A médica informa que as jovens podem usar qualquer tipo de método contraceptivo, sendo os de longa ação os mais aconselháveis. “No Brasil, temos três: o DIU de cobre, que dura de cinco a dez anos; o DIU hormonal, que dura cinco anos; e o implante subcutâneo, que dura três anos. Todos são reversíveis, caso a mulher queira engravidar futuramente”, disse.

O problema, segundo Thais, é que as jovens não conhecem todos os métodos, apenas os mais comuns, que possuem maior chance de falha. A doutora ainda alerta que nenhum método é 100% seguro, então é possível combinar métodos como a camisinha (que alem de prevenir a gravidez evita a contaminação de DSTs) e a tabelinha, com métodos como o DIU e o implante hormonal.

A médica afirma que quanto mais as mulheres souberem sobre os métodos contraceptivos, mais chances elas têm de controlar sua vida e planejar uma família. “Esse conhecimento tem que vir desde a adolescência, tanto para homens quanto para mulheres. Assim, podemos aumentar a qualidade de vida das jovens, tendo acesso a estudo e trabalho, garantindo o direito feminino, e por fim, melhorar a sociedade como um todo” finalizou.  

Mães aos 17

Izabelle Martinez, de 18 anos, conta que engravidou aos 17. Ela, que tinha conhecimento sobre os métodos contraceptivos, tinha receio de opiniões alheias no que dizia respeito à sua gravidez. “A sensação foi que minha vida tinha acabado, eu tinha vergonha do que as pessoas iam falar de mim”, disse.

Izabelle no dia em que sua filha, Laura, nasceu (Foto: Arquivo pessoal)

Izabelle conhece muitas mulheres que foram mães jovens, e a maioria diz que não queria ter filhos tão cedo. Ela, que é dona de casa, gostaria de ter esperado mais um pouco para ter sido mãe, mas, ao mesmo tempo, não se arrepende de ter tido sua filha, Laura.

Já para Patricia Rodrigues, de 25 anos, analista de marketing, a gravidez foi uma escolha. Ela, que fazia uso de anticoncepcional antes de querer ser mãe, disse que a “decisão” foi no calor do momento, na época, aos 17 anos. “Eu era jovem e imatura demais. Acreditava que sabia o que estava fazendo, mas, na verdade, eu só estava vivendo uma fase de paixão e queria acelerar as etapas e começar uma família”, disse.

Patricia conta que sentiu muito medo de contar aos pais, de não conseguir mais estudar ou arrumar um emprego além de ser julgada por ser jovem demais. ”Eu sempre aparentei ser mais nova que minha idade, então, as pessoas me olhavam horrorizadas, faziam comentários maldosos, e em alguns casos até xingavam e culpavam a minha mãe por 'falta de surra'", comentou.
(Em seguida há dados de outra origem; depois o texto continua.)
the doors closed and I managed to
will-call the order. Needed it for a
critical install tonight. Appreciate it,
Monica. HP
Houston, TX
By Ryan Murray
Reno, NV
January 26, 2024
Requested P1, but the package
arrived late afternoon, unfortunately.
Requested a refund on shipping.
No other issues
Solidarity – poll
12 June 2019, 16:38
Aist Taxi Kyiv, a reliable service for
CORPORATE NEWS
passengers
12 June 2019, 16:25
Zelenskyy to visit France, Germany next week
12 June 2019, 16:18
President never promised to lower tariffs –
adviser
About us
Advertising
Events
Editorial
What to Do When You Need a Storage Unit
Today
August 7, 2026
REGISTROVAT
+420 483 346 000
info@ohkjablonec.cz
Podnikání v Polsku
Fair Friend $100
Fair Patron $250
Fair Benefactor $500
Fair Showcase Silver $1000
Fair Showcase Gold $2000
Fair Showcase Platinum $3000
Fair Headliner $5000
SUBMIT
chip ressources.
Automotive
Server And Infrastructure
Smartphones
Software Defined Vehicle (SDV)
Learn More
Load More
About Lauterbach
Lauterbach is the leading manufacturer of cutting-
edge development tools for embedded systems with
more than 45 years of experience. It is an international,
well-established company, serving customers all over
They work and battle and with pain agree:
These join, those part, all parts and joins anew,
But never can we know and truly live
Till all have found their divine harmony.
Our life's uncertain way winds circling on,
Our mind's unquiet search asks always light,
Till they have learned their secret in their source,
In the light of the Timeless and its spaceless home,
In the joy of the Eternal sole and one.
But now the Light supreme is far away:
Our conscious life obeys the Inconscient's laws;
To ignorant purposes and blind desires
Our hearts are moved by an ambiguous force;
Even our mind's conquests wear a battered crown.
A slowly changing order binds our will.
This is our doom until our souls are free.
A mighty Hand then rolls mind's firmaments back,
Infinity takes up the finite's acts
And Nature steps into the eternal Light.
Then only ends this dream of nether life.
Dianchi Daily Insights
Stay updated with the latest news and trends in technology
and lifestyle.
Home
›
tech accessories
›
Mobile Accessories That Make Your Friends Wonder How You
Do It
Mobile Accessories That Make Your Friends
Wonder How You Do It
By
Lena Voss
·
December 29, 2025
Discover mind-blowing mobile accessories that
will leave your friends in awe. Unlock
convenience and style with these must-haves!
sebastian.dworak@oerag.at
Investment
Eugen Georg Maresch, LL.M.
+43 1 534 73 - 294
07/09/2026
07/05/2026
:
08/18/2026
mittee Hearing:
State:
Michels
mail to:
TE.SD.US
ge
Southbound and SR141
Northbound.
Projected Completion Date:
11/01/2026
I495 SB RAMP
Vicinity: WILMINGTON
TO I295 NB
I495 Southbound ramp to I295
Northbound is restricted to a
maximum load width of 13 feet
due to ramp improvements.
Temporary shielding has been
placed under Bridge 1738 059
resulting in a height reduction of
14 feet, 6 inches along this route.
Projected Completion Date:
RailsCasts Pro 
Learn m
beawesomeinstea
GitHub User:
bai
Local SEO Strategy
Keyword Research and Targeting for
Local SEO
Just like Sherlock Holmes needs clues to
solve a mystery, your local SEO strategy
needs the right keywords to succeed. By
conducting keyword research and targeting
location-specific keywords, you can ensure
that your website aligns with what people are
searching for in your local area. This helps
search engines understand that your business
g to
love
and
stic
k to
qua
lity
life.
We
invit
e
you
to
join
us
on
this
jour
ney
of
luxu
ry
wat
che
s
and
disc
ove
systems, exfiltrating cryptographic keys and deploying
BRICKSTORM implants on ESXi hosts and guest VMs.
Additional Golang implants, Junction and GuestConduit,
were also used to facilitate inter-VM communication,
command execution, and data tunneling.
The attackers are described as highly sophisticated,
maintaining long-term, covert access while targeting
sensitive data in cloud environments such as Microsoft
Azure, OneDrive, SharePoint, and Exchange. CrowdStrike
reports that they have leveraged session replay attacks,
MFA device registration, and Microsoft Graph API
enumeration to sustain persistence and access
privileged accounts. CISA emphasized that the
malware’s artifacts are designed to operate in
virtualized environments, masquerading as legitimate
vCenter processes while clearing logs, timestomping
Patricia engravidou do fiho, Guilherme, aos 17 anos de idade (Foto: Arquivo pessoal) 

Quando o filho de Patricia, Guilherme, fez um ano, o pai os abandonou. Ela, então, voltou a morar na casa dos pais e recomeçar do zero. ”Minha mãe me ajudou muito nessa fase, mas, mesmo assim, enfrentei meus obstáculos sozinha. Se a maternidade em si já é um desafio, ser mãe solo em uma sociedade cruel é bem pior”, afirmou.

Para a analista de marketing, a deficiência de conhecimento não é sobre se prevenir, mas, sim, sobre entender os desafios da maternidade na juventude. “A maternidade não será um problema se você tiver um apoio, alguém para te dar uma estrutura mais confortável, como no meu caso. Mas esse tipo de suporte é muito raro. Se você se torna mãe na adolescência, nem terminou seus estudos, não tem estabilidade financeira e não tem apoio nenhum, seja do pai da criança ou dos seus familiares e amigos, é, sim, um problema grave e triste”.

Patricia acredita que uma solução pudesse ser instituições de apoio as mães solos, sejam elas jovens ou não. “Seria incrível e possibilitaria oportunidades para esse público carente que além de precisar sustentar o bebê, precisa também se estabelecer no mercado de trabalho”, finaliza.